Records from a data source:
☆ ☆ ☆ ☆ ☆
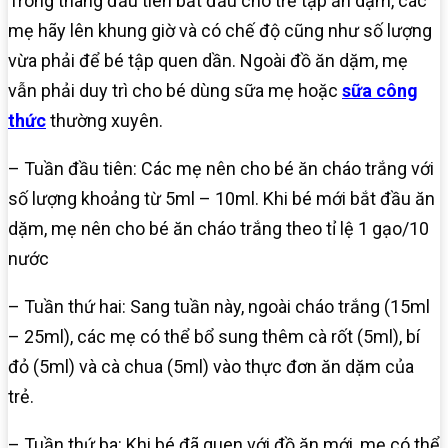
Trong tháng đầu tiên bắt đầu cho trẻ tập ăn dặm, các
mẹ hãy lên khung giờ và có chế độ cũng như số lượng
vừa phải để bé tập quen dần. Ngoài đồ ăn dặm, mẹ
vẫn phải duy trì cho bé dùng sữa mẹ hoặc
sữa công
thức
thường xuyên.
– Tuần đầu tiên: Các mẹ nên cho bé ăn cháo trắng với
số lượng khoảng từ 5ml – 10ml. Khi bé mới bắt đầu ăn
dặm, mẹ nên cho bé ăn cháo trắng theo tỉ lệ 1 gạo/10
nước
– Tuần thứ hai: Sang tuần này, ngoài cháo trắng (15ml
– 25ml), các mẹ có thể bổ sung thêm cà rốt (5ml), bí
đỏ (5ml) và cà chua (5ml) vào thực đơn ăn dặm của
trẻ.
– Tuần thứ ba: Khi bé đã quen với đồ ăn mới, mẹ có thể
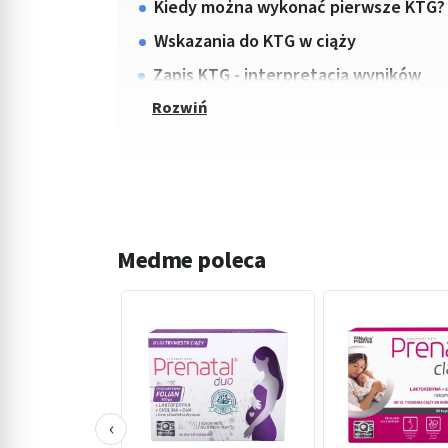
Kiedy można wykonać pierwsze KTG?
Wskazania do KTG w ciąży
Zapis KTG - interpretacja wyników
Medme poleca
‹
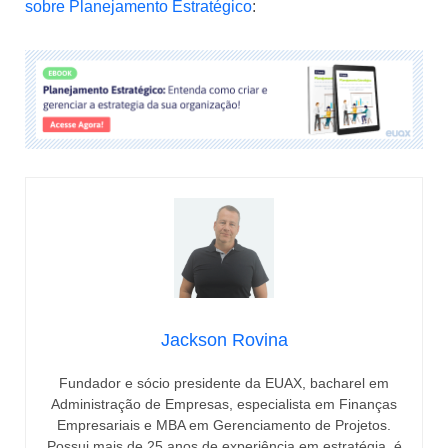
sobre Planejamento Estratégico
:
Jackson Rovina
Fundador e sócio presidente da EUAX, bacharel em
Administração de Empresas, especialista em Finanças
Empresariais e MBA em Gerenciamento de Projetos.
Possui mais de 25 anos de experiência em estratégia, é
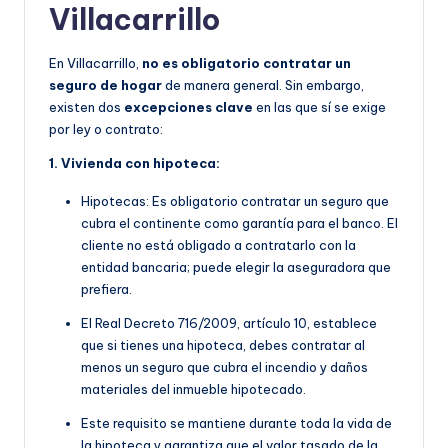
Villacarrillo
En Villacarrillo,
no es obligatorio contratar un
seguro de hogar
de manera general. Sin embargo,
existen dos
excepciones clave
en las que sí se exige
por ley o contrato:
1. Vivienda con hipoteca:
Hipotecas: Es obligatorio contratar un seguro que
cubra el continente como garantía para el banco. El
cliente no está obligado a contratarlo con la
entidad bancaria; puede elegir la aseguradora que
prefiera.
E
l Real Decreto 716/2009, artículo 10, establece
que si tienes una hipoteca, debes contratar al
menos un seguro que cubra el incendio y daños
materiales del inmueble hipotecado.
Este requisito se manti
ene durante toda la vida de
la hipoteca y garantiza que el valor tasado de la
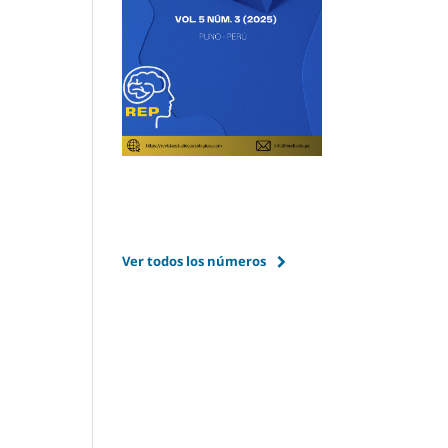
Ver todos los números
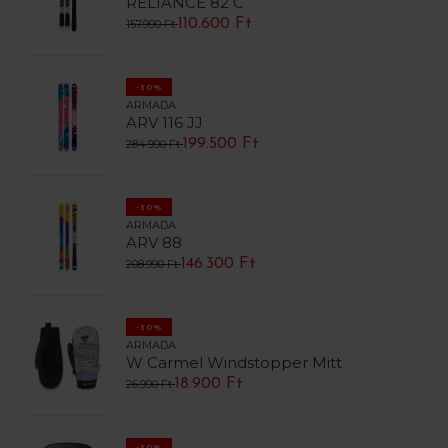
RELIANCE 82 C
110.600 Ft
157.990 Ft
-30%
ARMADA
ARV 116 JJ
199.500 Ft
284.990 Ft
-30%
ARMADA
ARV 88
146.300 Ft
208.990 Ft
-30%
ARMADA
W Carmel Windstopper Mitt
18.900 Ft
26.990 Ft
-30%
☆ ☆ ☆ ☆ ☆
Your assignment: Return each line of the material that contains the word "trắng", matching case exactly.

Result of the exercise:
– Tuần đầu tiên: Các mẹ nên cho bé ăn cháo trắng với
dặm, mẹ nên cho bé ăn cháo trắng theo tỉ lệ 1 gạo/10
– Tuần thứ hai: Sang tuần này, ngoài cháo trắng (15ml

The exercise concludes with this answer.